DATA FOR THE TASK »
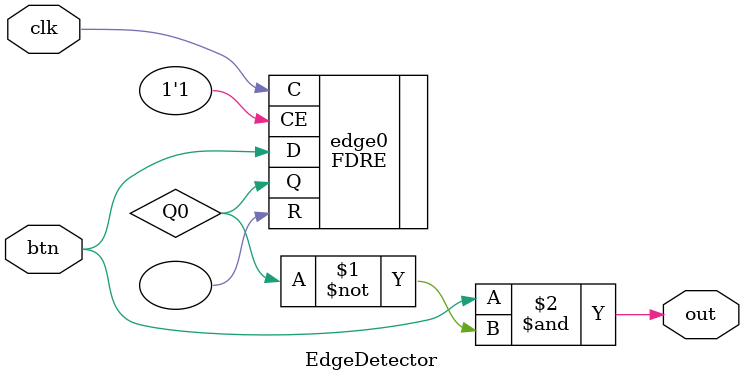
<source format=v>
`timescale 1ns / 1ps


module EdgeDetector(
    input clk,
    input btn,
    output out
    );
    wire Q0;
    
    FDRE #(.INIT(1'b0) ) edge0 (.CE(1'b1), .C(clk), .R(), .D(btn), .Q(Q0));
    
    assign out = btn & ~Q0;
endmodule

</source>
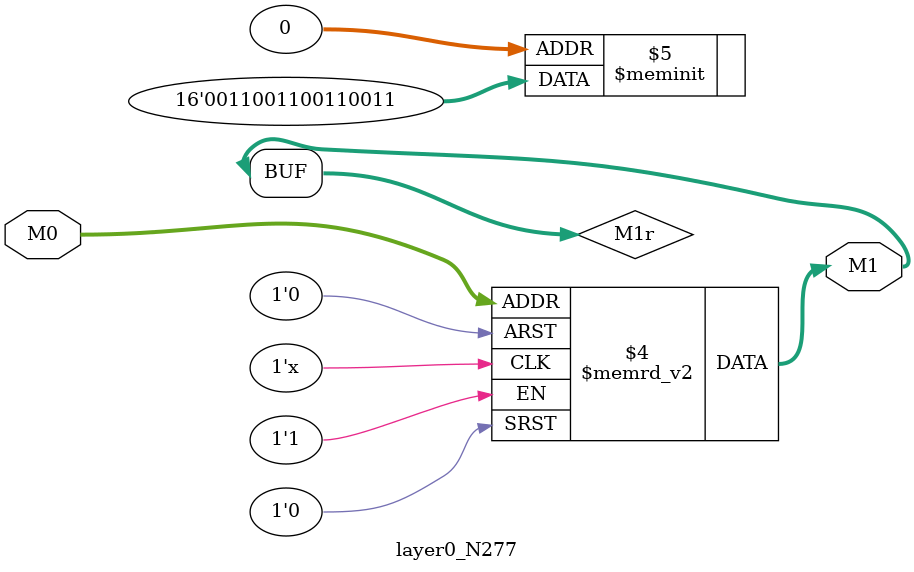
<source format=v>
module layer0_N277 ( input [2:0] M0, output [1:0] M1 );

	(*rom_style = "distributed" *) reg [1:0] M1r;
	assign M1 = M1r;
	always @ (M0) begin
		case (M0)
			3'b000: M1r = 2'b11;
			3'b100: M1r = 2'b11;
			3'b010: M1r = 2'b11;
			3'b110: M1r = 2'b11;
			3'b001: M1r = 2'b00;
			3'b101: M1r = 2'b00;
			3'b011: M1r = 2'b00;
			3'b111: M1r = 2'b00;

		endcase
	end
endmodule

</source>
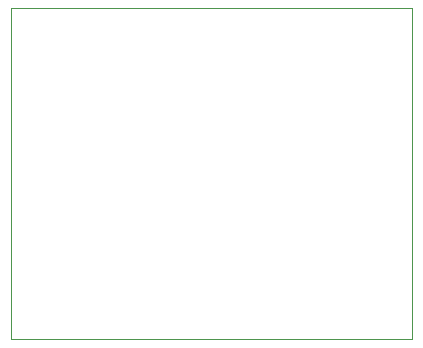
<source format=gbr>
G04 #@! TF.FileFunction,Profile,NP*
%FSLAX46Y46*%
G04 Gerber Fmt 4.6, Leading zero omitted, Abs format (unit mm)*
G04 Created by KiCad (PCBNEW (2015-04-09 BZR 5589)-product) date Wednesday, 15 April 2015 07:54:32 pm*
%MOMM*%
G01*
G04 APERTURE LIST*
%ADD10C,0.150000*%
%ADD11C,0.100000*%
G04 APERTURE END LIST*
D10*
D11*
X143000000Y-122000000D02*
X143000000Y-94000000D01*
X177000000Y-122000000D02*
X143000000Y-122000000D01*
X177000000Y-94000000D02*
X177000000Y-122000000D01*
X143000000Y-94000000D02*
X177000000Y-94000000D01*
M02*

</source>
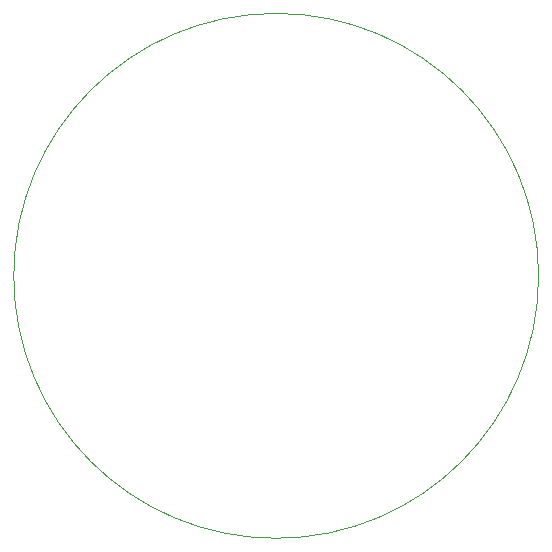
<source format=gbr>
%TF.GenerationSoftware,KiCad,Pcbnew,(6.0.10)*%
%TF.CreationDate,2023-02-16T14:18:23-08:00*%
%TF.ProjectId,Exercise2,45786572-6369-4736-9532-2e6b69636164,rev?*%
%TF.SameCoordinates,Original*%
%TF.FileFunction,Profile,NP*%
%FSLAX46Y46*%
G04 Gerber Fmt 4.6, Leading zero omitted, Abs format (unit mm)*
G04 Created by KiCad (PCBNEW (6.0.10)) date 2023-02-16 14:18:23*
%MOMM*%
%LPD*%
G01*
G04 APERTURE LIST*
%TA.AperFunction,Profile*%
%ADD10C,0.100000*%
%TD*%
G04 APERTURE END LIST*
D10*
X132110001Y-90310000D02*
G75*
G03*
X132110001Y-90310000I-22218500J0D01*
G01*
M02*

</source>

TO-DO ITEM »
Without altering anything, output all the lines above but none of the images.

SOLUTION »
<source format=v>
`timescale 1ns / 1ps


module EdgeDetector(
    input clk,
    input btn,
    output out
    );
    wire Q0;
    
    FDRE #(.INIT(1'b0) ) edge0 (.CE(1'b1), .C(clk), .R(), .D(btn), .Q(Q0));
    
    assign out = btn & ~Q0;
endmodule

</source>
<source format=v>
module layer0_N277 ( input [2:0] M0, output [1:0] M1 );

	(*rom_style = "distributed" *) reg [1:0] M1r;
	assign M1 = M1r;
	always @ (M0) begin
		case (M0)
			3'b000: M1r = 2'b11;
			3'b100: M1r = 2'b11;
			3'b010: M1r = 2'b11;
			3'b110: M1r = 2'b11;
			3'b001: M1r = 2'b00;
			3'b101: M1r = 2'b00;
			3'b011: M1r = 2'b00;
			3'b111: M1r = 2'b00;

		endcase
	end
endmodule

</source>
<source format=gbr>
G04 #@! TF.FileFunction,Profile,NP*
%FSLAX46Y46*%
G04 Gerber Fmt 4.6, Leading zero omitted, Abs format (unit mm)*
G04 Created by KiCad (PCBNEW (2015-04-09 BZR 5589)-product) date Wednesday, 15 April 2015 07:54:32 pm*
%MOMM*%
G01*
G04 APERTURE LIST*
%ADD10C,0.150000*%
%ADD11C,0.100000*%
G04 APERTURE END LIST*
D10*
D11*
X143000000Y-122000000D02*
X143000000Y-94000000D01*
X177000000Y-122000000D02*
X143000000Y-122000000D01*
X177000000Y-94000000D02*
X177000000Y-122000000D01*
X143000000Y-94000000D02*
X177000000Y-94000000D01*
M02*

</source>
<source format=gbr>
%TF.GenerationSoftware,KiCad,Pcbnew,(6.0.10)*%
%TF.CreationDate,2023-02-16T14:18:23-08:00*%
%TF.ProjectId,Exercise2,45786572-6369-4736-9532-2e6b69636164,rev?*%
%TF.SameCoordinates,Original*%
%TF.FileFunction,Profile,NP*%
%FSLAX46Y46*%
G04 Gerber Fmt 4.6, Leading zero omitted, Abs format (unit mm)*
G04 Created by KiCad (PCBNEW (6.0.10)) date 2023-02-16 14:18:23*
%MOMM*%
%LPD*%
G01*
G04 APERTURE LIST*
%TA.AperFunction,Profile*%
%ADD10C,0.100000*%
%TD*%
G04 APERTURE END LIST*
D10*
X132110001Y-90310000D02*
G75*
G03*
X132110001Y-90310000I-22218500J0D01*
G01*
M02*

</source>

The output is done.